[Assigned task] Determine how many lines in the material below contain the string "root", then state only that count.

::: Given data :::

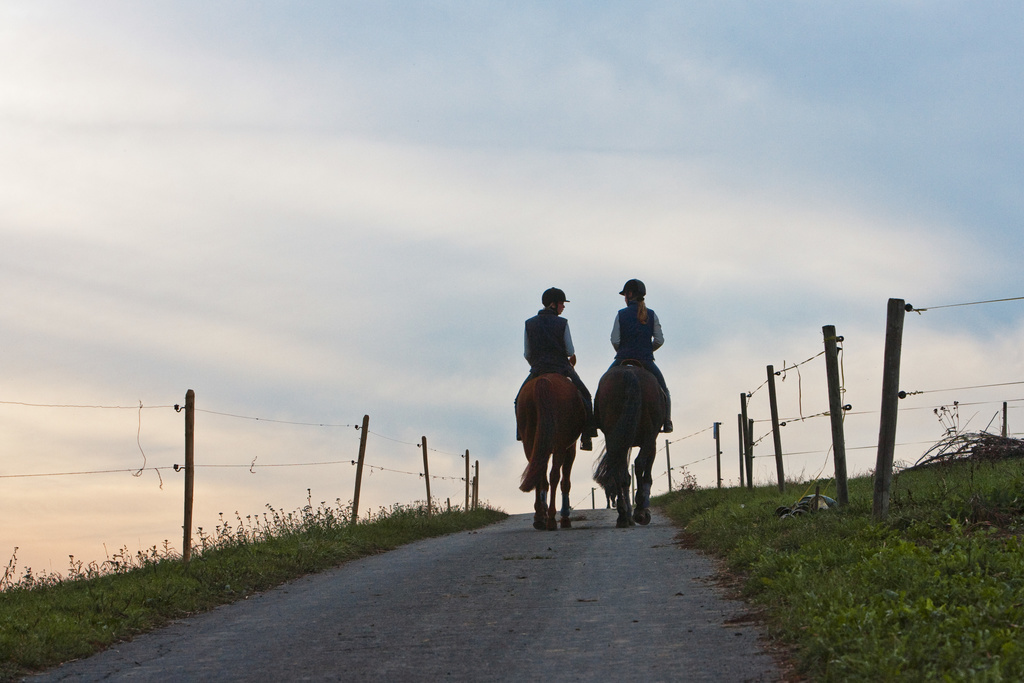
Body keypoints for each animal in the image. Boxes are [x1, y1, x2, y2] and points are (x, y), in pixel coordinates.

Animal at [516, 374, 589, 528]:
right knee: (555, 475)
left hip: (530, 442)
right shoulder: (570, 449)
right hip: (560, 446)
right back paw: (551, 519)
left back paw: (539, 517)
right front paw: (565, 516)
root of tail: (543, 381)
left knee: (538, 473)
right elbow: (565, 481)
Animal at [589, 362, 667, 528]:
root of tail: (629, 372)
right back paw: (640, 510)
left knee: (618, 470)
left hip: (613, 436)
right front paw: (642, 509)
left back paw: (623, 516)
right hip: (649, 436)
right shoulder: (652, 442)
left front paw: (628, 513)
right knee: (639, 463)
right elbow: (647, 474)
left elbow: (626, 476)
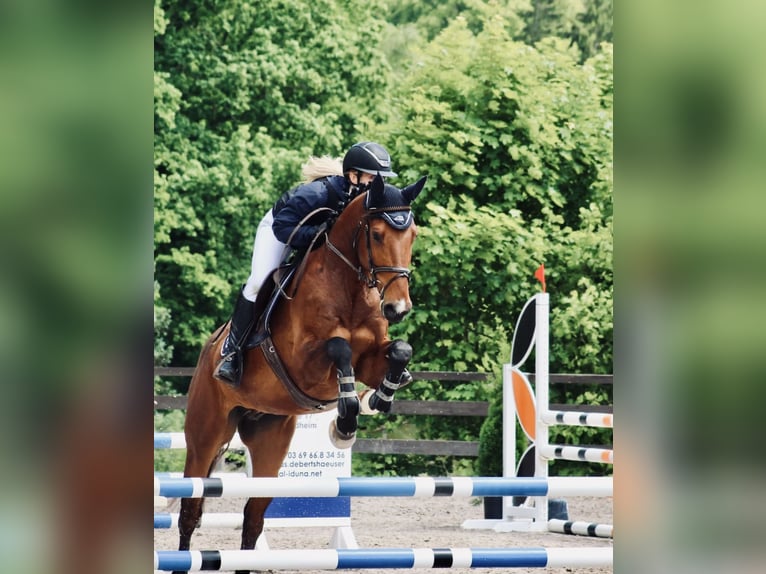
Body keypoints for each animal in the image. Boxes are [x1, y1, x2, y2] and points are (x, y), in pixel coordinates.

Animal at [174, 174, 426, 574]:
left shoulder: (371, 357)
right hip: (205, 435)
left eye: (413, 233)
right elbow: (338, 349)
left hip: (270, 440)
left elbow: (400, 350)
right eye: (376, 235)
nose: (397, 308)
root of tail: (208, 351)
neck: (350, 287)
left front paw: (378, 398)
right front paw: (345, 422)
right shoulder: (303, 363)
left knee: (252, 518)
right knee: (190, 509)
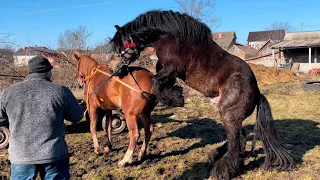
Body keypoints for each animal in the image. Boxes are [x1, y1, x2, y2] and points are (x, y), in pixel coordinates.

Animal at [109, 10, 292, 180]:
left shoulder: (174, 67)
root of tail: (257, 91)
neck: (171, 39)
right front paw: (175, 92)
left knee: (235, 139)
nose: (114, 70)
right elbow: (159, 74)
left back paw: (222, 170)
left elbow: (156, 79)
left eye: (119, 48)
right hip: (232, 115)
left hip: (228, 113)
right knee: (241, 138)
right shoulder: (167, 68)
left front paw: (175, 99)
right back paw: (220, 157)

:::
::: Given data :::

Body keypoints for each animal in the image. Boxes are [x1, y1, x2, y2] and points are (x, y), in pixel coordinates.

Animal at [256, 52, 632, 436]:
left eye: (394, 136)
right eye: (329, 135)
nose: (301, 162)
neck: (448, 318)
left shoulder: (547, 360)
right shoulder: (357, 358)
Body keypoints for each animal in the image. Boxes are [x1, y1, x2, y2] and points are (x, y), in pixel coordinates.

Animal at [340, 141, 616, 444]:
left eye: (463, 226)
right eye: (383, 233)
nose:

:::
::: Given data :::

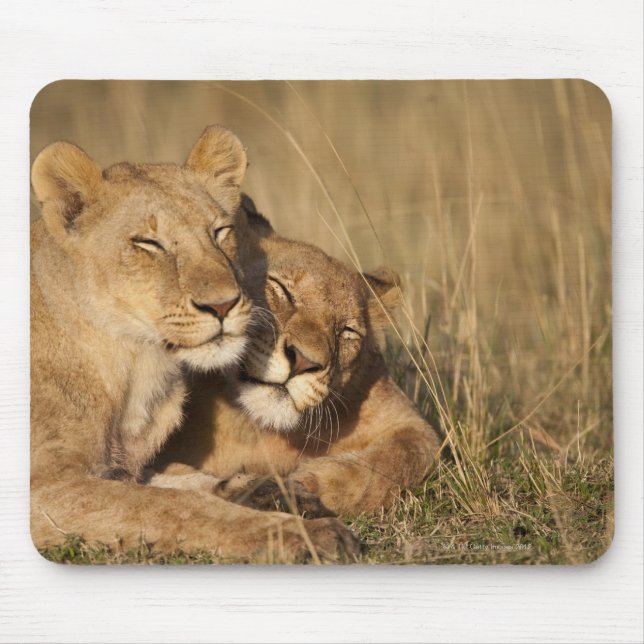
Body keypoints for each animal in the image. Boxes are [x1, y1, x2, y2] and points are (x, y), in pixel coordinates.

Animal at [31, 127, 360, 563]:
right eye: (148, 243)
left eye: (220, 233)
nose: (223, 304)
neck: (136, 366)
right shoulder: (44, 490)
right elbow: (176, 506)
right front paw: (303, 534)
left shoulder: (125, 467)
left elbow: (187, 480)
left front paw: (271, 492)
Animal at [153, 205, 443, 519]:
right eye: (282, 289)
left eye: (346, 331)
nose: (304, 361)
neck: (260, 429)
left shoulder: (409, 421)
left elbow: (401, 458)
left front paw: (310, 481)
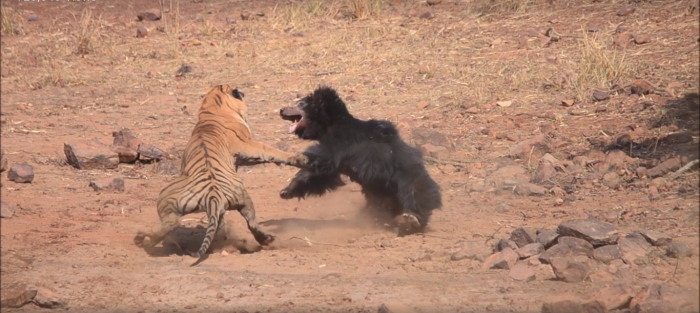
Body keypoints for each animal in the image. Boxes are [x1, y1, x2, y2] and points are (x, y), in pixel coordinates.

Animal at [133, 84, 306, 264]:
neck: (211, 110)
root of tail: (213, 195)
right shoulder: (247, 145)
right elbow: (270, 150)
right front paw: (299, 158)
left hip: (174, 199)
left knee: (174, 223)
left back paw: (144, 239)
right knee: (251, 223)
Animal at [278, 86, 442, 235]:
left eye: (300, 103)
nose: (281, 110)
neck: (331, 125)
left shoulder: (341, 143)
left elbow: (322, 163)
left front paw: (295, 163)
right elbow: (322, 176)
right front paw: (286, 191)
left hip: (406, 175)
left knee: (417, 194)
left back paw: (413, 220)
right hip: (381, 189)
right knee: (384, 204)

:::

[Solution to this task] 5